Perlu diketahui bahwa bayi di bawah 1 tahun memiliki langit-langit mulut yang belum berkembang sempurna. Ini membuat rasa hambar dalam makanan MPASI tidak terasa hambar oleh bayi itu sendiri. Oleh karena itu, pada usia tersebut, berikan kesempatan pada si Kecil untuk mencicipi rasa murni dari makanan yang berasal dari sumber alami.

Menurut World Action on Salt & Health, bayi sebenarnya hanya membutuhkan sedikit asupan garam pada makanannya, yakni sekitar 5–10 persen dari total kebutuhan energi harian anak (0,4 gram natrium). Hal ini disebabkan ginjal anak yang berperan dalam mengolah dan mencerna garam belum berkembang sempurna.

Sementara, pemberian gula pada MPASI menurut American Heart Association Guideliners adalah sebagai berikut:

  • Bayi usia 6-8 bulan hanya boleh mendapatkan ½–1 sdt gula per hari.
  • Bayi usia 8-12 bulan hanya boleh mendapatkan ½–1 ½ sdt gula per hari.

Aturan tersebut berlaku untuk gula tambahan (gula pasir), bukan gula alami yang terdapat dalam makanan seperti buah-buahan. Meski pada dasarnya anak-anak membutuhkan gula sebagai energi, tetapi berikanlah dalam jumlah yang sesuai rekomendasi.

Jika pemberian gula dan garam di luar takaran yang dianjurkan, ada beberapa dampak negatif yang bisa terjadi, seperti:

  1. Kerusakan gigi

Pemberian gula yang berlebihan pada menu MPASI dapat meningkatkan risiko gigi berlubang nantinya.

  1. Daya tahan tubuh menurun

Konsumsi gula yang berlebihan dapat menyebabkan tingginya kadar gula di dalam darah. Hasilnya, sistem kekebalan tubuh anak dapat menurun alias mudah sakit.

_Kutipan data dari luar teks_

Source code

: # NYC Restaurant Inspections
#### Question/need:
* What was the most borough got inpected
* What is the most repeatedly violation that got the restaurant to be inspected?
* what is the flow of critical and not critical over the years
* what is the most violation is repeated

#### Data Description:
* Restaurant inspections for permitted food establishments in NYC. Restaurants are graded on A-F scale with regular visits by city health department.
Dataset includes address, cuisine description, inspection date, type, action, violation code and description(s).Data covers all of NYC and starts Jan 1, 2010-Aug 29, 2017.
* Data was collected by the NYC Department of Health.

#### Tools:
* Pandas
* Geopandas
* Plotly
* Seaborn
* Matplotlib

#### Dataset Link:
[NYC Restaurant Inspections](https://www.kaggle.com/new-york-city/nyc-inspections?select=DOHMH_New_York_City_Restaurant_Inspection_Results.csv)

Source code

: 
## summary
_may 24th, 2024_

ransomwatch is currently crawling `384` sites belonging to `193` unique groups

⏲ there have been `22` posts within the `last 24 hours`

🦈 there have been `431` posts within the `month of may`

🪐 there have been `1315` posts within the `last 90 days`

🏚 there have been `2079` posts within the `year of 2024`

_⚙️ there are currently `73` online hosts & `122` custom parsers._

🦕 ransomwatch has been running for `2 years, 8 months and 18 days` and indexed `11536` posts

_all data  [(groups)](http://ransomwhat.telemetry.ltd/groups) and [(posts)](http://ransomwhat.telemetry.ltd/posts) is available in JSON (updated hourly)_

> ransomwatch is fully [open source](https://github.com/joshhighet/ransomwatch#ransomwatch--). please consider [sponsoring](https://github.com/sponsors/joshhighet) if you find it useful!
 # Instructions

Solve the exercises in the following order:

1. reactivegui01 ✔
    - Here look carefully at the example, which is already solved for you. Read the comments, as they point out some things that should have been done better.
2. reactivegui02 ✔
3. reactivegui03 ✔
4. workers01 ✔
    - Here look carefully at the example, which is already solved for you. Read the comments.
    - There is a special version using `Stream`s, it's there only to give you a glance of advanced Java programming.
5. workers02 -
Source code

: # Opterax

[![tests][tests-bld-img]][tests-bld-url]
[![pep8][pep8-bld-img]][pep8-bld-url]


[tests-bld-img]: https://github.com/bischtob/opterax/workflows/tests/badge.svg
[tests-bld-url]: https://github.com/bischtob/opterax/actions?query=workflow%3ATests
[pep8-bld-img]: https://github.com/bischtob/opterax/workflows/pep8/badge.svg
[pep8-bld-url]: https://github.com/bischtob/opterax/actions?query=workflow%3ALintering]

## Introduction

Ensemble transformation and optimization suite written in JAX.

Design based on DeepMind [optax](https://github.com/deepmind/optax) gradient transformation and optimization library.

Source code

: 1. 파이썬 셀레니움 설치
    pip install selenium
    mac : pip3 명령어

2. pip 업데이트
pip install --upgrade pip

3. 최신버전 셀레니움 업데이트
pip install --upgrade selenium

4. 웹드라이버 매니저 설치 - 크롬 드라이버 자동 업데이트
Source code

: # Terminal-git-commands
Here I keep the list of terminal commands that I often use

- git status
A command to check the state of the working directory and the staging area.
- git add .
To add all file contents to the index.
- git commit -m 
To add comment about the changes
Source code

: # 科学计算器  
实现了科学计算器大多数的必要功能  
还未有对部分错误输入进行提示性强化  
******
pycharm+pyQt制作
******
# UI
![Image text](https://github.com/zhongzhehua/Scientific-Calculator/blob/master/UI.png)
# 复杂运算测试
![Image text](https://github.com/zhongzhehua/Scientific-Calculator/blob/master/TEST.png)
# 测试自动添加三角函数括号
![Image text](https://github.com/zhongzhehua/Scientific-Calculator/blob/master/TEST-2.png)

  1. Gangguan pada organ ginjal

Ketika ginjal bayi belum berkembang sempurna tetapi sudah dibebani asupan garam dalam jumlah tinggi, maka semakin lama ginjal tidak dapat memproses dan membuang garam keluar dari tubuh. Kemudian, hal ini dapat meningkatkan risiko terjadinya hipertensi, penyakit jantung, maupun gagal ginjal.

  1. Risiko obesitas

Waspada jika si Kecil sering diberikan asupan MPASI dengan kadar gula berlebih. Hal ini dapat meningkatkan risiko terjadinya overweight (kelebihan berat badan) atau obesitas pada anak.

  1. Risiko diabetes

Selain gangguan obesitas, pemberian gula yang berlebihan pada anak kurang dari 1 tahun dapat meningkatkan terjadinya penyakit kencang manis (diabetes).

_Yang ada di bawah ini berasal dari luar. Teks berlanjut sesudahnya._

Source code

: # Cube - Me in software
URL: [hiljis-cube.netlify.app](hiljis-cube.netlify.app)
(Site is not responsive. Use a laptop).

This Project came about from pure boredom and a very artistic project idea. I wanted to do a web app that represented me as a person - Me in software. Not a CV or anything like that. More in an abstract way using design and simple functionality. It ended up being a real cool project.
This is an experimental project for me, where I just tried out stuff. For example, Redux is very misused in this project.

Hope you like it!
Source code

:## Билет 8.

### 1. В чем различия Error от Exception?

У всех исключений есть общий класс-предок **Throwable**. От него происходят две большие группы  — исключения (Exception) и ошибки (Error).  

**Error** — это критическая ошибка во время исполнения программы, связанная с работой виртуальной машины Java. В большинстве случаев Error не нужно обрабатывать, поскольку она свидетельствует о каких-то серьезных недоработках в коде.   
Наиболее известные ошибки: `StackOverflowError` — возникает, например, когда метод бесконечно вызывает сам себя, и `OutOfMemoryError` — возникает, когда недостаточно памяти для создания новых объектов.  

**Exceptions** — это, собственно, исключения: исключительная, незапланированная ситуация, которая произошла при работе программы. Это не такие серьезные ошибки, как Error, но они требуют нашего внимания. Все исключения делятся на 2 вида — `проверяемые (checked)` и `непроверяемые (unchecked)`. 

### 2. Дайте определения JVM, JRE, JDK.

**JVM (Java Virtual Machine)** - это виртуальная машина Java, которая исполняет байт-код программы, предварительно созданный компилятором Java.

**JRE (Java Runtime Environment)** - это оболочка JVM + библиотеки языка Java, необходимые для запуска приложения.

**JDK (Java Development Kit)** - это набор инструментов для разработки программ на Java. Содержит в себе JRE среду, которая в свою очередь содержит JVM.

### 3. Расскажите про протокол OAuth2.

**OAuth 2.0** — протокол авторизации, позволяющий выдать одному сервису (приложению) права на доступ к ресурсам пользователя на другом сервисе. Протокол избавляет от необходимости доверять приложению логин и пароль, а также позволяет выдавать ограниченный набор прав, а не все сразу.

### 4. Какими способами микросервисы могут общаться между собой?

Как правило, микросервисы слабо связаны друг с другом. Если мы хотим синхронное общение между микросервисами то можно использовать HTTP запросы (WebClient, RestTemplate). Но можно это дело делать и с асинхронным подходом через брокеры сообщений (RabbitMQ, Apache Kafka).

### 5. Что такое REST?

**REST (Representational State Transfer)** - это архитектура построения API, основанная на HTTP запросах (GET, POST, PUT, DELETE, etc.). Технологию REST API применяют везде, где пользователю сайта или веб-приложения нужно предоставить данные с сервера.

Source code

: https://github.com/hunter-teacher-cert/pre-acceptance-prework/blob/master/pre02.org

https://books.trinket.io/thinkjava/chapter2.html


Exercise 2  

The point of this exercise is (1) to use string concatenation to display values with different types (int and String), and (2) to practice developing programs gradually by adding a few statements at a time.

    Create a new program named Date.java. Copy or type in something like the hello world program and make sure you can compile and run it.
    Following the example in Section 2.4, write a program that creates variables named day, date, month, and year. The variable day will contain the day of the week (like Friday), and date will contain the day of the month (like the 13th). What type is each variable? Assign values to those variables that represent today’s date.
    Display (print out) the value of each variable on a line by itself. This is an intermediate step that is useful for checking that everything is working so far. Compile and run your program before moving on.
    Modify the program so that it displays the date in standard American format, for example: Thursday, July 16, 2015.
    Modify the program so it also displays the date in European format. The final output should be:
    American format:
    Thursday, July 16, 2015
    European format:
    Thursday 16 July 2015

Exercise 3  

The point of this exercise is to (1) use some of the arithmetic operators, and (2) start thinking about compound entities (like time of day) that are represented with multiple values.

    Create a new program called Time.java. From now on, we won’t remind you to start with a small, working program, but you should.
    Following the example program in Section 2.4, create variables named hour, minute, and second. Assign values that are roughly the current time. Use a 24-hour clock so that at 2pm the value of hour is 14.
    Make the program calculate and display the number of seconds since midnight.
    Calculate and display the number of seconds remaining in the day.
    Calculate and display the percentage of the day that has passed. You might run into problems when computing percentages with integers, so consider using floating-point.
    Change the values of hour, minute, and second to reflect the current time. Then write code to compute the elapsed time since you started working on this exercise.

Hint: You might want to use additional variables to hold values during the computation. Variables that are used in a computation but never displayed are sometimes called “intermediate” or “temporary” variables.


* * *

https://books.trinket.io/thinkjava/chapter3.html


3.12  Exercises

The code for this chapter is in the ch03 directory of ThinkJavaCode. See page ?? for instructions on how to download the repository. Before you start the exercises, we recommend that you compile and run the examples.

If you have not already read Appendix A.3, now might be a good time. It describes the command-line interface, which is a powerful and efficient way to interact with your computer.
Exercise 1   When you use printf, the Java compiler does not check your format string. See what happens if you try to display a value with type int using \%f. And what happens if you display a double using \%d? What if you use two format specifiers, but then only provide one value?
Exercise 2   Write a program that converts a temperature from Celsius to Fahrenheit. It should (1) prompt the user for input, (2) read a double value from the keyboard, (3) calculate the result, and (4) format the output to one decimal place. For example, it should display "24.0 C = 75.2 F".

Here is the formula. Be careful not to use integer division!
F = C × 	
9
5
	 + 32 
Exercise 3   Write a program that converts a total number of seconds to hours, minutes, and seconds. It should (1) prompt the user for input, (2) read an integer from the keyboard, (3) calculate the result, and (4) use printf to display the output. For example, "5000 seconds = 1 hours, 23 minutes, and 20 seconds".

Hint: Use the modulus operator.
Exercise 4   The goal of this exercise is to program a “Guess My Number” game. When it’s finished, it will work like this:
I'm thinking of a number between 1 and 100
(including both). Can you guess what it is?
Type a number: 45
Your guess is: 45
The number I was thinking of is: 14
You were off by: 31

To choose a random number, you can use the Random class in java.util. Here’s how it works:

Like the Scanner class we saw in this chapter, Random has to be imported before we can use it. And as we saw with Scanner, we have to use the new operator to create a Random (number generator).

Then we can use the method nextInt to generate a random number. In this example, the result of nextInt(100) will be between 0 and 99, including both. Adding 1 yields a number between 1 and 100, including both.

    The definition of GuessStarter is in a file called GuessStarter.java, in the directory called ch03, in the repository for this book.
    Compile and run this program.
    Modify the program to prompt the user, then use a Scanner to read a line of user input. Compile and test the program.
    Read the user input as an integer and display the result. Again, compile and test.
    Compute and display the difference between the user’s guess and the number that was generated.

Sebenarnya garam dan gula bisa didapatkan dari sumber makanan alami. ASI, misalnya, mengandung 0,4 gram sodium yang sebenarnya cukup untuk memenuhi kebutuhan harian si Kecil.

Perhatikan juga bahwa pada awal pemberian MPASI, kenalkan si Kecil dengan sumber makanan alami yang berbahan sayur dan buah. Jika memang ingin menambahkan asupan gula dan garam, pastikan untuk memberikannya dalam jumlah yang direkomendasikan untuk menghindari kerusakan gigi hingga risiko diabetes.